I have no idea how many times I was told to stand up or sit up straight. By my parents, by riding instructors/coaches/4H leaders. I probably heard it when I did dance for that one year. I think even when I was learning to play piano I heard it, something about sitting up straight helped with playing music better.
Going to massage school is what finally helped me to understand what straight actually is. I tell you what, it’s not what my very linear brain thinks straight should be. (For horsey folks, it’s much like the kind of straightness we want with correct bend on a circle.) Who would think you could achieve straightness by having curves. My a-ha came with not only understanding how the curves of the spine are supposed to work together, but being corrected in my own posture for my body mechanics. Who would ever guess that I might have poor posture. (Ha! hahahahaha!)
Most massage therapist who desire longevity to their careers pay attention to their body mechanics. Good body mechanics start with good posture and a properly aligned spine.
What I learned about my own posture is that the way I had stood every time someone told me to stand up straight was to literally try to straighten my spine out. Which actually made it harder for me to be correct with my posture. What I wound up with was a posterior rotation in my pelvis, slumpy shoulders (technical term, can’t you tell) and excess strain through out my back. It’s no wonder I had encountered back problems.
It was halfway through the year of massage school that one of the instructors (thanks Miss Elisa!) got it through my thick skull how to change my posture. She told me to stick my butt out. What? That’s just rude, right? Well kind of, coming from the polite middle class upbringing I did, where those things weren’t much discussed. The better place for my pelvis leans more towards what I call a “ghetto booty” (btw, do not do a google search for images using that term!) as opposed to the “old man/no butt” posture that I tended towards. (Think a bit of Steve Urkel from “Family Matters” if you haven’t seen too many old men.) In more technical terms, I needed to rotate my pelvis more anteriorly.

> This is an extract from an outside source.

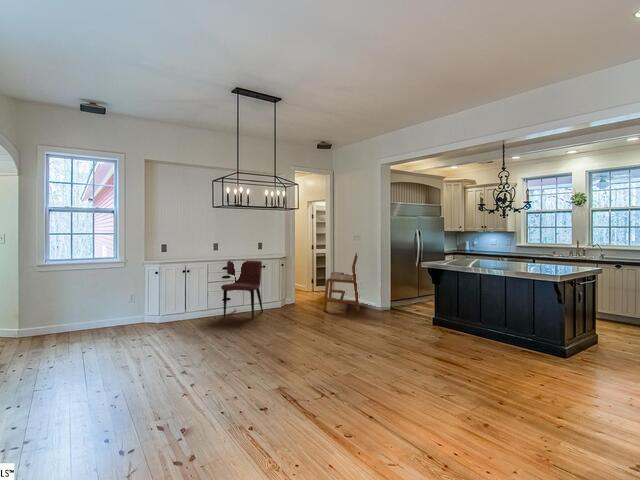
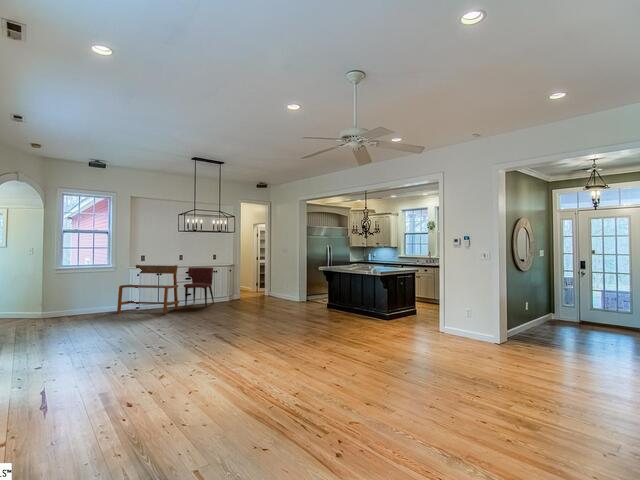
bench: present [323,253,360,312] -> present [117,265,179,314]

Quick Anatomy and Physiology lesson. Our spines naturally have curves to them. They are not simply a column of building blocks with one stacked squarely on top of the other. Our neck (cervical vertebrae) have what is called a lordotic curve. When viewed from the side the middle part of the section moves towards the front of the body. Next the upper back or thoracic section of the vertebral column has a kyphotic curve where the middle part of that portion of spine is farther away from the front of the body. The low back (lumbar vertebrae) have a lordotic curve again, the sacrum repeats the kyphotic curve. For the horse geeks out there (like me) that learned a sway back horse has lordosis these are relatively easy to keep straight. Kyphosis is what Quasimodo (The Hunchback of Notre-Dame) had. Human spines have to have these curves to function normally. (Note, kyphosis and lordosis are the pathological conditions where the curve is taken to an extreme, impairing (that seems to be the assumption) normal function.)

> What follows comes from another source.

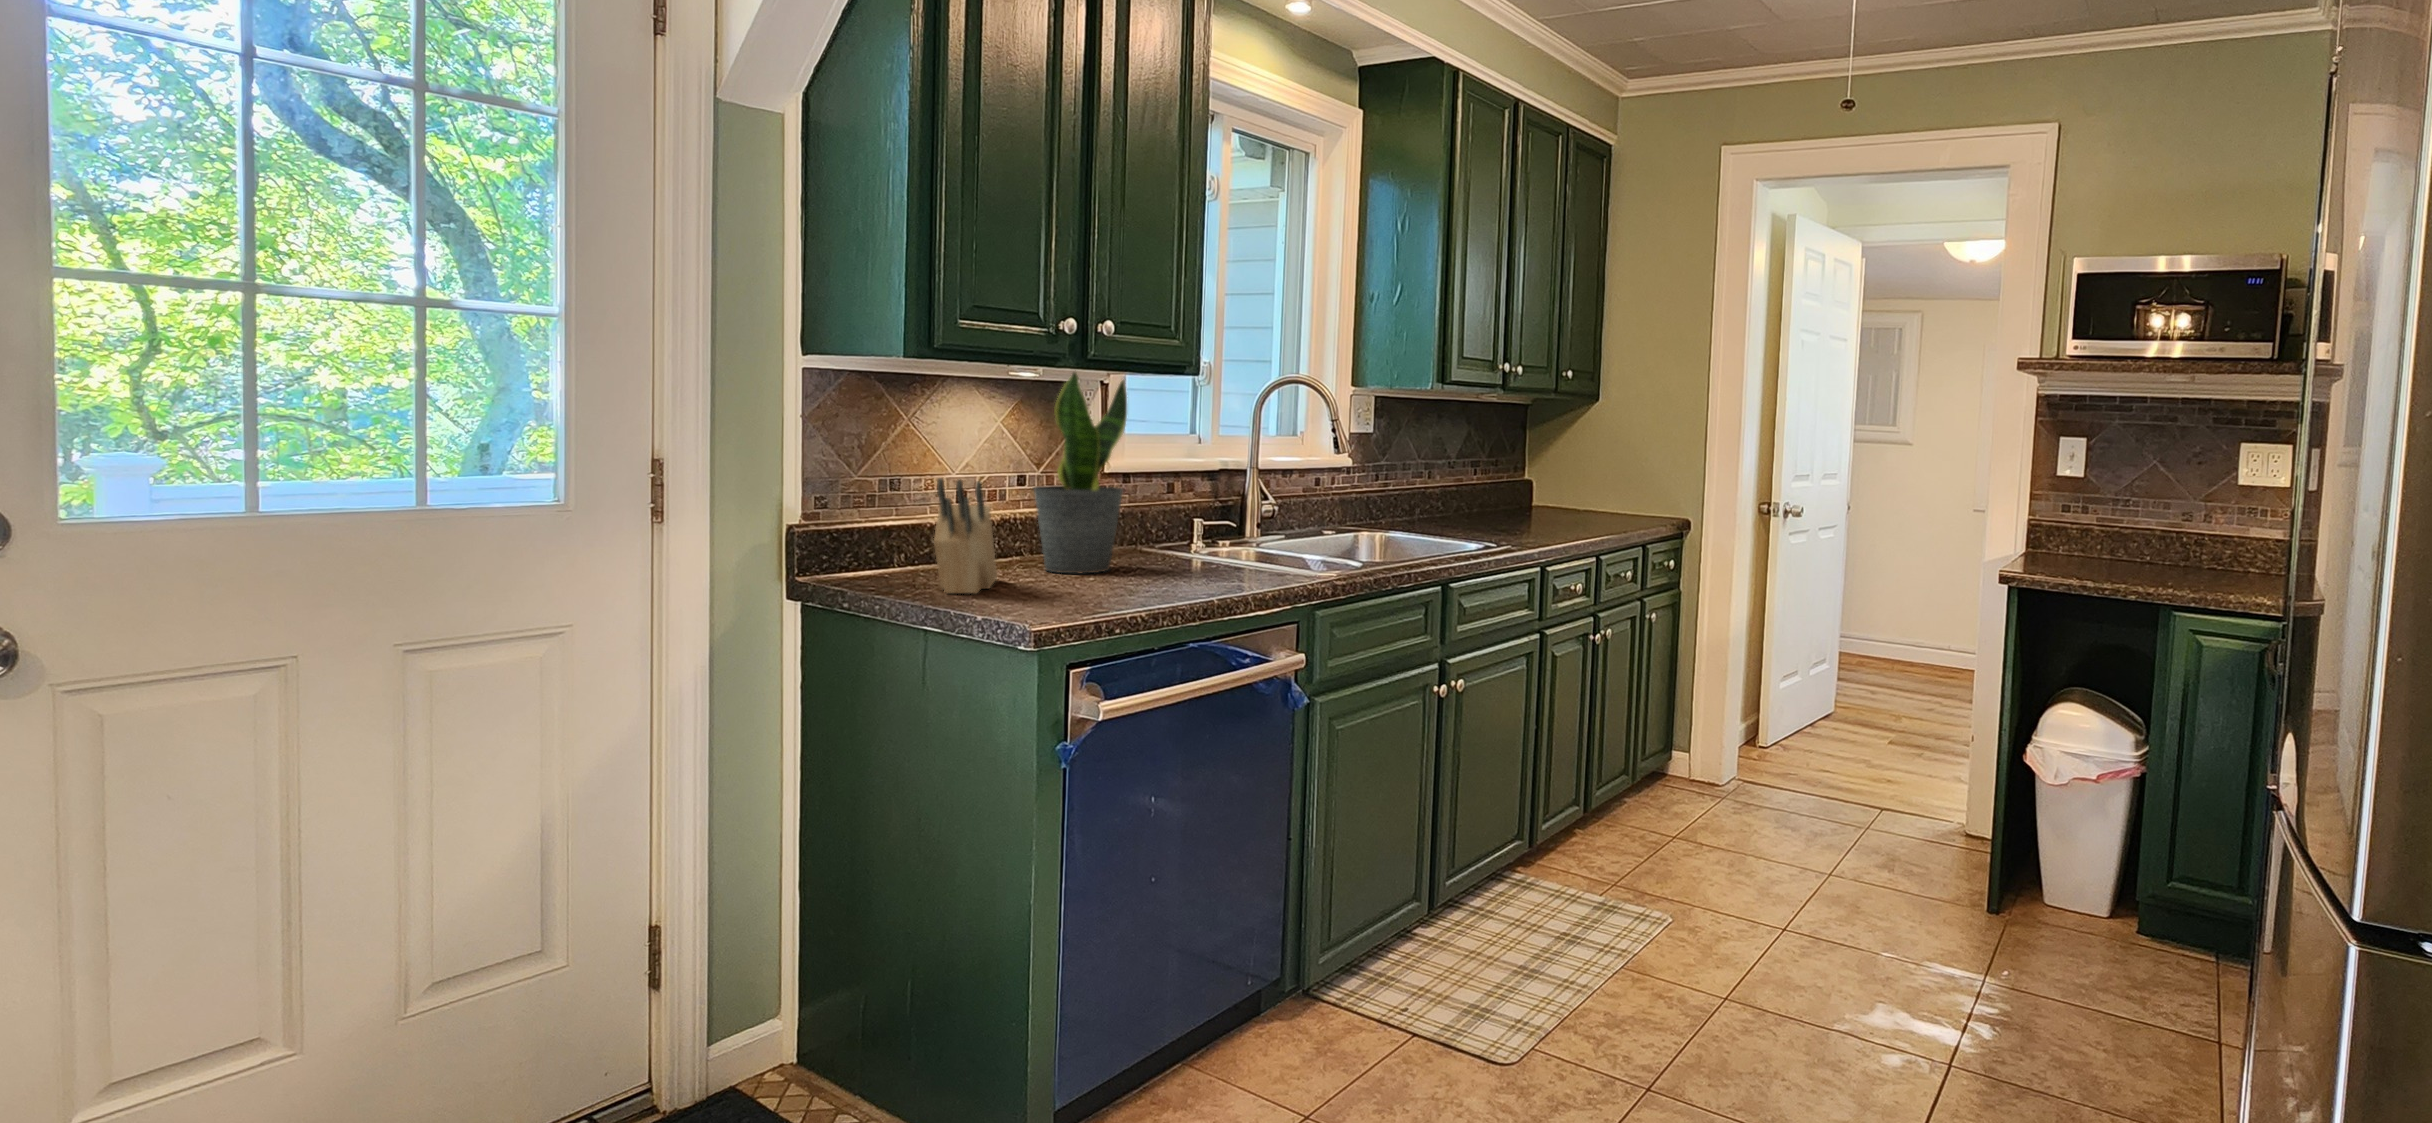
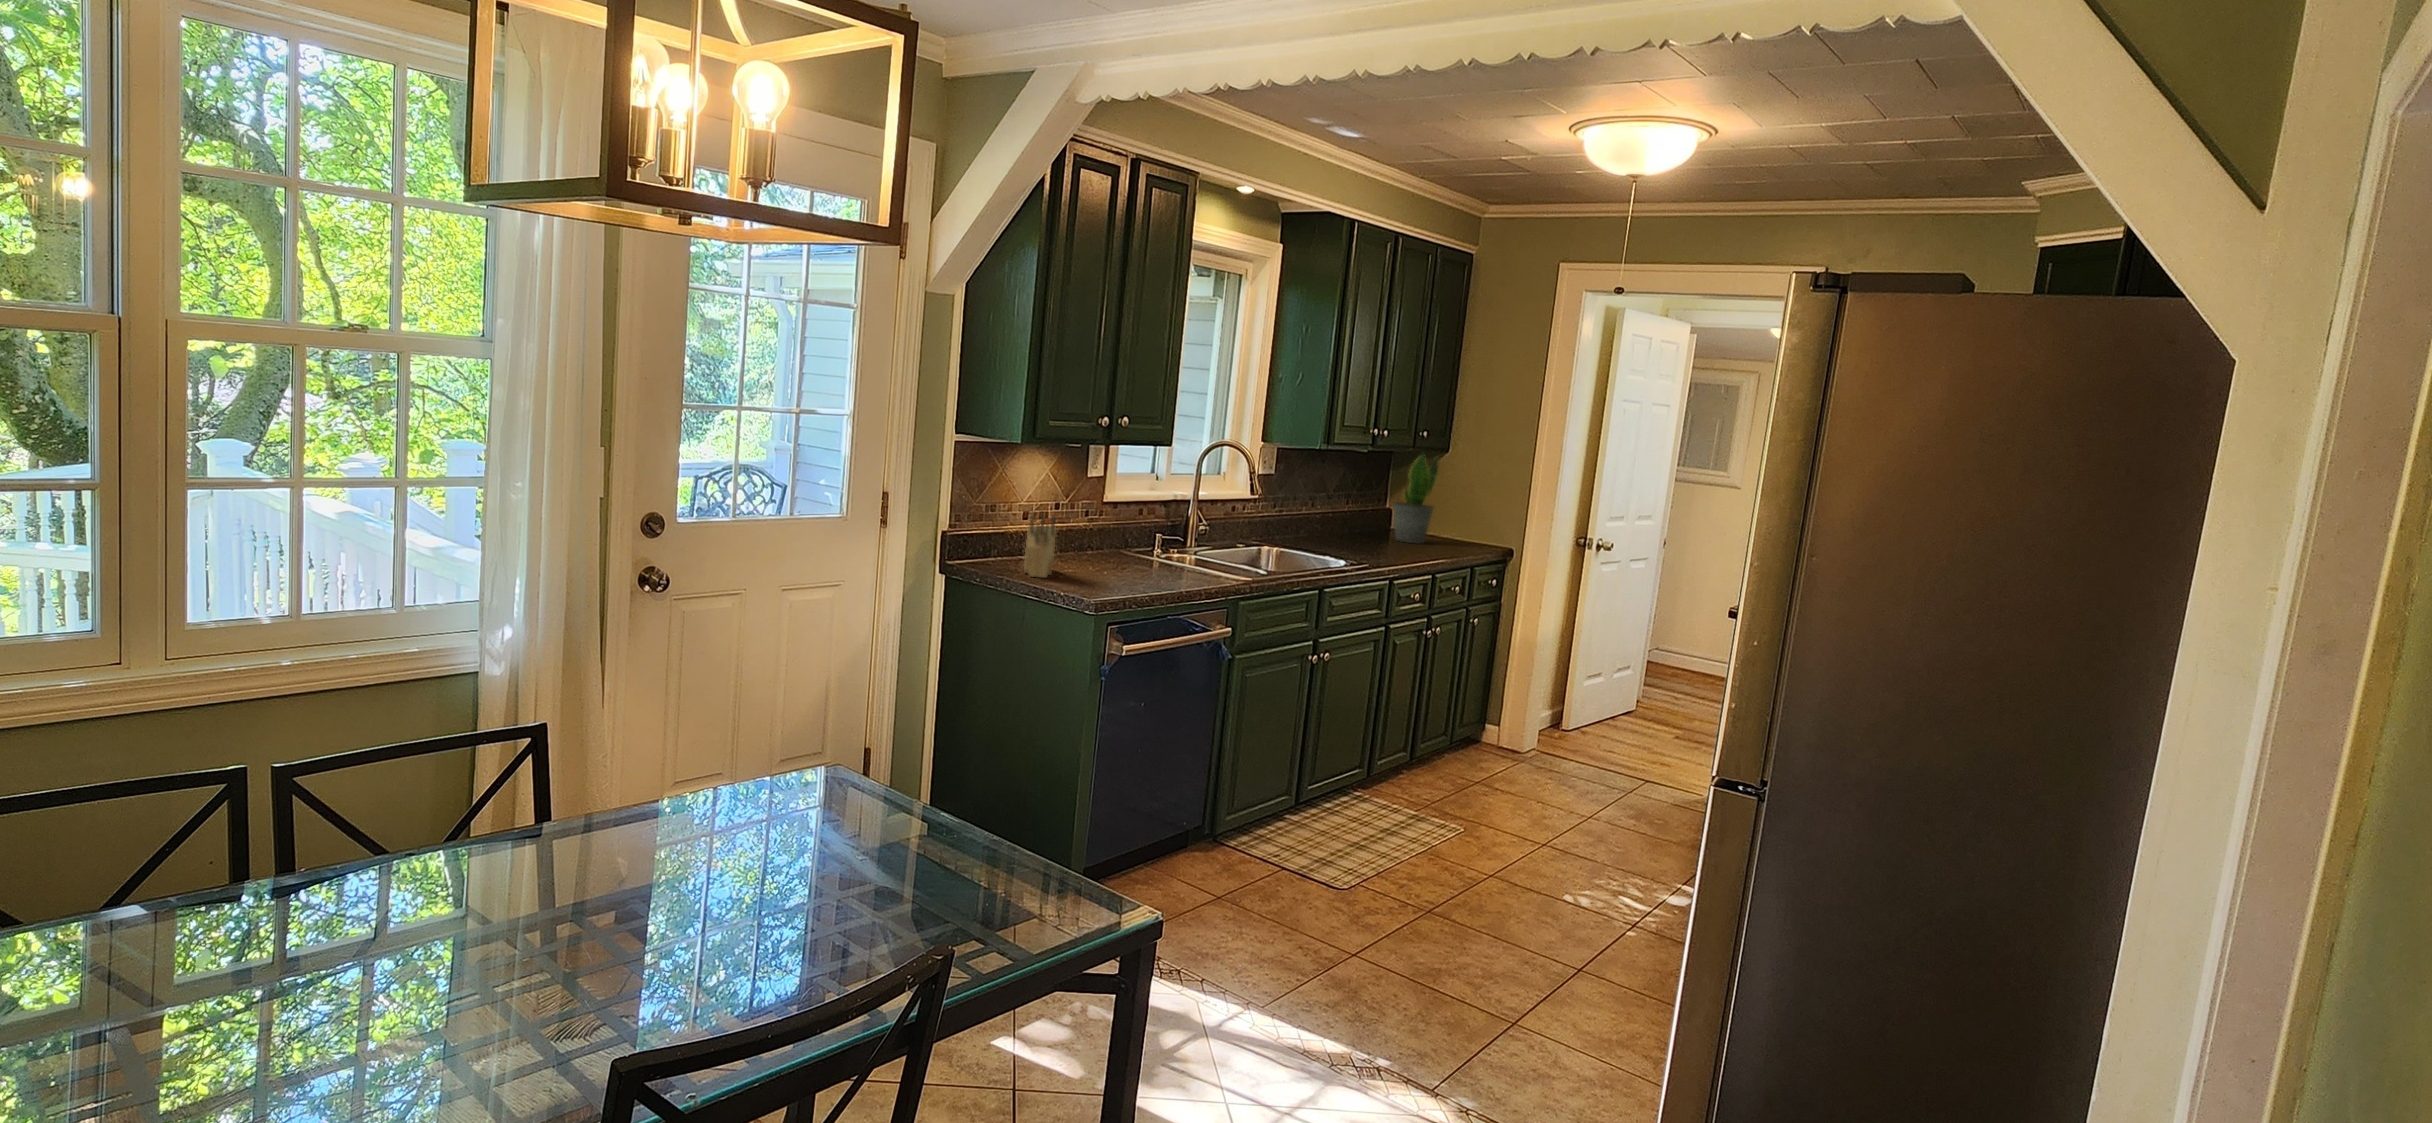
potted plant: present [1033,372,1127,573] -> present [1394,455,1438,543]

To continue the A&P lesson, our sacrum is more or less attached to our pelvis at the Ilia (one of the bones that make up each side of your hips.) So, any flexion of the pelvis will drag the sacrum along. Now, the sacrum is one bone made of (usually) five vertebrae that fuse together when we are very, very young. There is not individual articulations (movements) within the sacrum. It does have have movement where it meets up with the last lumbar vertebrae. Back to the connection between the sacrum and pelvis, it is not a solid connection. There are the sacrum meets up with the Ilia at the sacroiliac joint (SI for short) where, as with most joints, things are stabilized with ligaments. There is a small degree of movement at the SI joints, certainly enough for them to be put under strain and even displaced.
Why did I tend to tuck my rear under, putting more strain on my SI joints and my whole lower back musculature? The short answer is who knows. Somehow, things in my head translated “stand-up straight” to literally trying to straighten my spine out. It was also probably tied in to a whacked out body image, not knowing what to do with curves that appeared with puberty and other such things. Might be in part that to “suck it in” to appear thinner I pulled my stomach in and rounded my lower back. Whatever all the reasons, I have a habit of rotating my pelvis and putting undue strain on my body.
Whether my instructor was rude or not in telling me to stick my butt out, it helped. Any time I feel I am working too hard with a massage stroke, I check if I have my butt tucked under or not. It is the key for me. Some folks have to think about bending their knees more, or where they have their feet placed or putting the wrist in a more neutral position… for me those things fall in line once my pelvis is properly oriented to the rest of my body.
An added perk (this is aimed again at my horse-y friends)… when we as riders have good posture it is so much easier for our horses to have good posture.